» YOUR INSTRUCTIONS
All of the records below are to be printed exactly; the pictures are to be left out.

» GIVEN ENTRIES
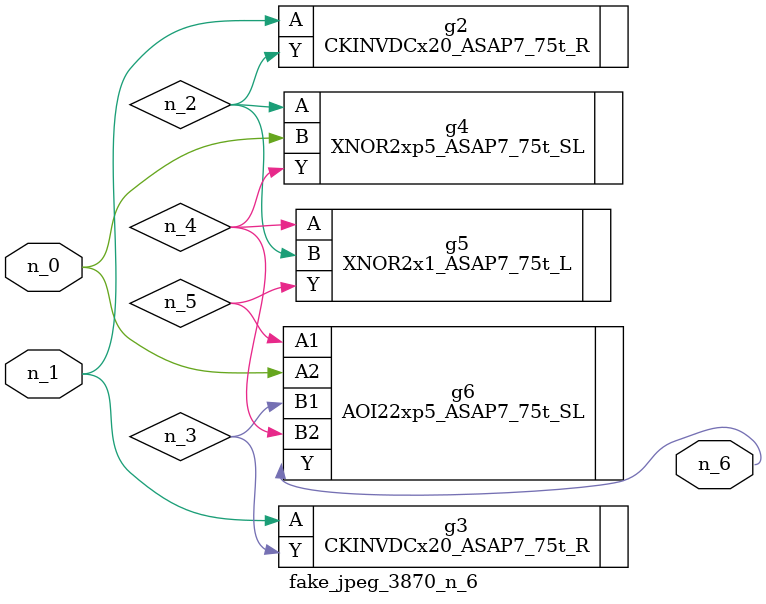
<source format=v>
module fake_jpeg_3870_n_6 (n_0, n_1, n_6);

input n_0;
input n_1;

output n_6;

wire n_2;
wire n_3;
wire n_4;
wire n_5;

CKINVDCx20_ASAP7_75t_R g2 ( 
.A(n_1),
.Y(n_2)
);

CKINVDCx20_ASAP7_75t_R g3 ( 
.A(n_1),
.Y(n_3)
);

XNOR2xp5_ASAP7_75t_SL g4 ( 
.A(n_2),
.B(n_0),
.Y(n_4)
);

XNOR2x1_ASAP7_75t_L g5 ( 
.A(n_4),
.B(n_2),
.Y(n_5)
);

AOI22xp5_ASAP7_75t_SL g6 ( 
.A1(n_5),
.A2(n_0),
.B1(n_3),
.B2(n_4),
.Y(n_6)
);


endmodule
</source>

» SOLVED EXERCISE
<source format=v>
module fake_jpeg_3870_n_6 (n_0, n_1, n_6);

input n_0;
input n_1;

output n_6;

wire n_2;
wire n_3;
wire n_4;
wire n_5;

CKINVDCx20_ASAP7_75t_R g2 ( 
.A(n_1),
.Y(n_2)
);

CKINVDCx20_ASAP7_75t_R g3 ( 
.A(n_1),
.Y(n_3)
);

XNOR2xp5_ASAP7_75t_SL g4 ( 
.A(n_2),
.B(n_0),
.Y(n_4)
);

XNOR2x1_ASAP7_75t_L g5 ( 
.A(n_4),
.B(n_2),
.Y(n_5)
);

AOI22xp5_ASAP7_75t_SL g6 ( 
.A1(n_5),
.A2(n_0),
.B1(n_3),
.B2(n_4),
.Y(n_6)
);


endmodule
</source>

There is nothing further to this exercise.